Langmuir-Blodgett (LB) deposition is a well-established method for generating monolayers of sample onto a substrate. A layer of molecules (or nanoparticles) are placed at the interface and compressed with barriers until they form a monolayer at the air-liquid interface, then a substrate is dipped through the monolayer, resulting in a well-formed monolayer on the substrate. One main drawback of this technique is its scalability. Individual substrates, up to 12” silicon wafers, can only be dipped one at a time, resulting in low throughput.
Instead of using individual substrates for deposition, the KSV NIMA Roll-to-Roll system utilizes a roller that holds a flexible sheet of substrate. Plastics such as poly(ethylene terephthalate) and poly(vinyl chloride) are common substrates. The sheet feeds through the air-liquid interface, and LB deposition occurs as the roll is pulled through the interface. The continuous feed-through allows for continuous deposition of an area much greater than an individual substrate, thereby greatly increasing throughput. The positioning of the barriers and rollers dictate whether the molecules are deposited in a two-sided LB configuration (Figure 1) or a one-sided Langmuir-Schaefer (Figure 2) configuration.
Some fields where deposition of a large area of single-layer molecules on a substrate can be beneficial include colloids , solar cells , and organic light-emitting diodes (OLEDs) . The ability to control surface pressure of the molecules at the interface prior to deposition allows for the formation of high-quality films with few defects.
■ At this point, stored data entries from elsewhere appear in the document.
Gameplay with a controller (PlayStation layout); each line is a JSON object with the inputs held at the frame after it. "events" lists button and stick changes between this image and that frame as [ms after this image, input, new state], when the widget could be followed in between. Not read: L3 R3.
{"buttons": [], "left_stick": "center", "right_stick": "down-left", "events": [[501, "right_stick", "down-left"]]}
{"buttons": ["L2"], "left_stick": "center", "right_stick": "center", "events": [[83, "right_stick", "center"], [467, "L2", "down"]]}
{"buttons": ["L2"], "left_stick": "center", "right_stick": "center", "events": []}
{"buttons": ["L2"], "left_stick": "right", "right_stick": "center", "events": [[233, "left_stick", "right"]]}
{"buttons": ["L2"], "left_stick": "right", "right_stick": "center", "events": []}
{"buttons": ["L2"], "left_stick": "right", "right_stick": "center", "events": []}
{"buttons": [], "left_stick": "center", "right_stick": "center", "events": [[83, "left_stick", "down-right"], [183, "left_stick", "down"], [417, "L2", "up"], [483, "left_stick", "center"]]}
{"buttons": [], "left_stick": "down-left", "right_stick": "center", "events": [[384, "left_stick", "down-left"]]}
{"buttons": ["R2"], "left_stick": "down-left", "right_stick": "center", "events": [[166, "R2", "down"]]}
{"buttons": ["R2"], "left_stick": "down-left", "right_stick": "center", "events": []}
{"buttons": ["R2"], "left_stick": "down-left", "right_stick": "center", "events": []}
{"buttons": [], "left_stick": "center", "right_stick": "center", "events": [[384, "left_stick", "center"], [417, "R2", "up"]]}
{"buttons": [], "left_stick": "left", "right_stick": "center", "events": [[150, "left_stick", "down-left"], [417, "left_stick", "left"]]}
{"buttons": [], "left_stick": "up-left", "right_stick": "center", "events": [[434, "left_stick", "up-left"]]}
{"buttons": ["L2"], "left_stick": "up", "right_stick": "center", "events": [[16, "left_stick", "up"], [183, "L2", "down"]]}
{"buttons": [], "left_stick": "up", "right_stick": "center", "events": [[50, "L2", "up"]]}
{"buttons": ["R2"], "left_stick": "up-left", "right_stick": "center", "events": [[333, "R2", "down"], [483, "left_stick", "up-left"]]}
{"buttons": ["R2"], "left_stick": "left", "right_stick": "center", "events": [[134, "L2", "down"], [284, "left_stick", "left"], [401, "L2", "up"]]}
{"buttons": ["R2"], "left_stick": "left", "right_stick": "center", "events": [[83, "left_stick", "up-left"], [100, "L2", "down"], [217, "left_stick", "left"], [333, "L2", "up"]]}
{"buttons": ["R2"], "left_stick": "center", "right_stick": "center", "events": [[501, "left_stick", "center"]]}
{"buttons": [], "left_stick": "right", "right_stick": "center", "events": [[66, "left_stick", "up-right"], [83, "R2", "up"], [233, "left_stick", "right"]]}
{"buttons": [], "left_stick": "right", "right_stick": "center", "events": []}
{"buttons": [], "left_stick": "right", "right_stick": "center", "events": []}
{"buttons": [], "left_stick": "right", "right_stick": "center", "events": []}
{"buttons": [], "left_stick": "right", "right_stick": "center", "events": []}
Combined with the larger continuous substrate available for deposition, the roll-to-roll LB trough addresses a key limitation of LB technology by adding significant scale-up capabilities. For researchers looking to move their research into prototyping and feasibility phases, the roll-to-roll system is an indispensable addition to their lab.
Figure 3 – The KSV NIMA Roll-to-Roll LB system.